Bill Wright, Senior Vice President and Managing Director, CBRE | Hubbell Commercial
The Des Moines commercial real estate market is no secret. Regional and national investors are developing or acquiring properties in Central Iowa at a pace previously unseen. This trend is across all asset classes, including retail, office and industrial properties, but perhaps most noticeable in the multifamily category. Investors from all regions of the U.S. are attracted to our market for a multitude of reasons. Employment growth is consistent and strong, cap rates are 100 to 200 basis points higher than other major metropolitan areas, and favorable economic conditions result in stable real estate investments. The accolades that Des Moines has been awarded, such as being the No. 1 city in the U.S. for millennial homebuyers to being a top seven city of “where the jobs are,” have paid huge dividends for our economy. I have no doubt that the attention we have garnered as a community has impacted the marketplace for real estate investors. As I expect our economy to continue to grow and as the region continues to develop as a premier destination to live, work and play, I expect interest in our market from outside investors to continue. The landscape in our commercial real estate market will continue to be ultra-competitive for investors near and far.

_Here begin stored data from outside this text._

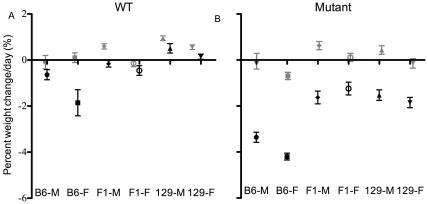
ATP8B1 mutant B6 mice lose substantial weight upon cholate feeding.Weight change per day in WT (A) and ATP8B1 mutant (B) mice of B6, 129, and F1 backgrounds after feeding of control (grey) or cholate (black) diet for 4–8 days; means and SEM are shown. N's for cholate diet: B6 (n = 8−13), 129 (n = 18−35), and F1 (n = 13−18); and control diet: B6 (n = 5−9), 129 (n = 22−29), and F1 (n = 11−16).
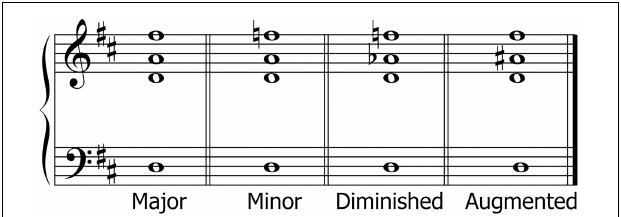
FIGURE 1 | Musical scores for the four different chords used in experiments 1 and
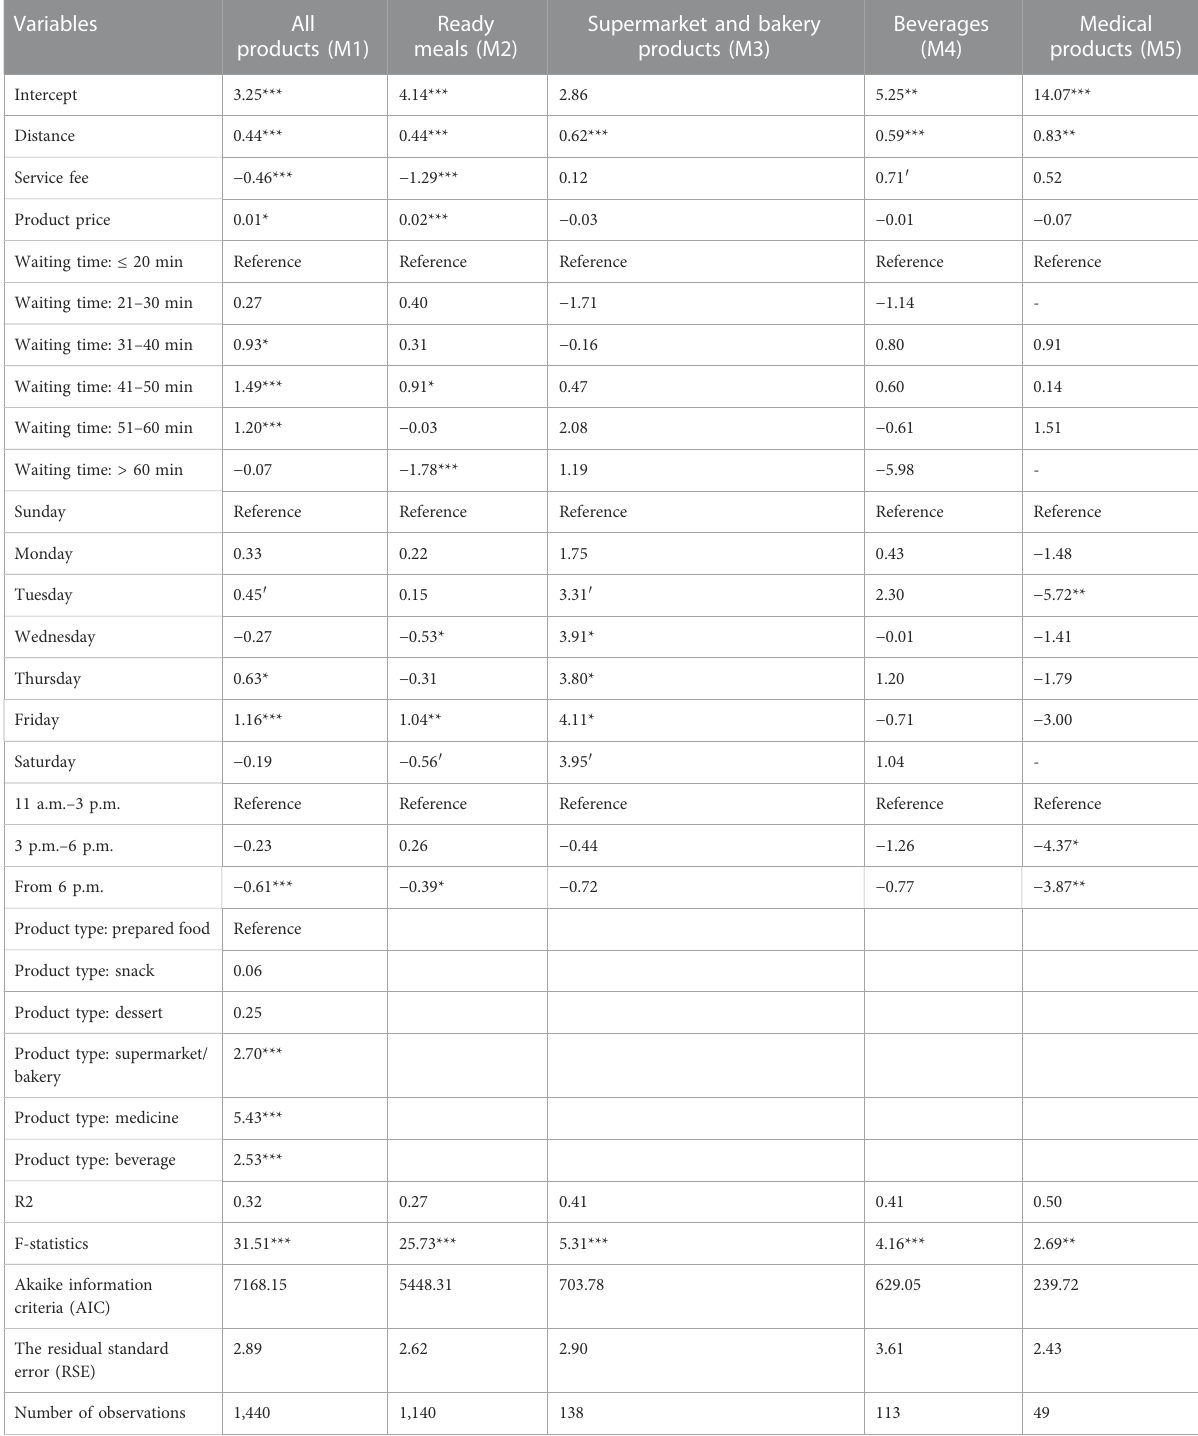
TABLE 2 Estimated coef fi cients of the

David Maahs, Executive Vice President of Economic Development, Greater Des Moines Partnership
The industrial market is strong throughout the country. This is the case in Greater Des Moines (DSM) too. There are several large speculative industrial buildings under construction in Des Moines. E-commerce activity and Des Moines’ strategic location, at the crossroads of the nation, are driving demand for industrial space in our market. Another strength of the market is that Iowa State University has one of the nation’s best supply chain management programs. In the past few years, US AutoForce, Toro, Power Distributors, Tobroco-Giant and Daimler Trucks North America have established new distribution centers in Des Moines. Plus, several existing operations have expanded distribution facilities, including Atlantic Coca-Cola Bottling Co., Baker Group, Casey’s General Stores, Corteva Agriscience, Crossroads Cold Storage, Excell Marketing, Iowa Cold Storage, EP2, Johnson Brothers of Iowa, Loffredo Fresh Produce, Owens & Minor, PDI, PurFoods, Rising Star Wholesale, and Siegwerk USA Co.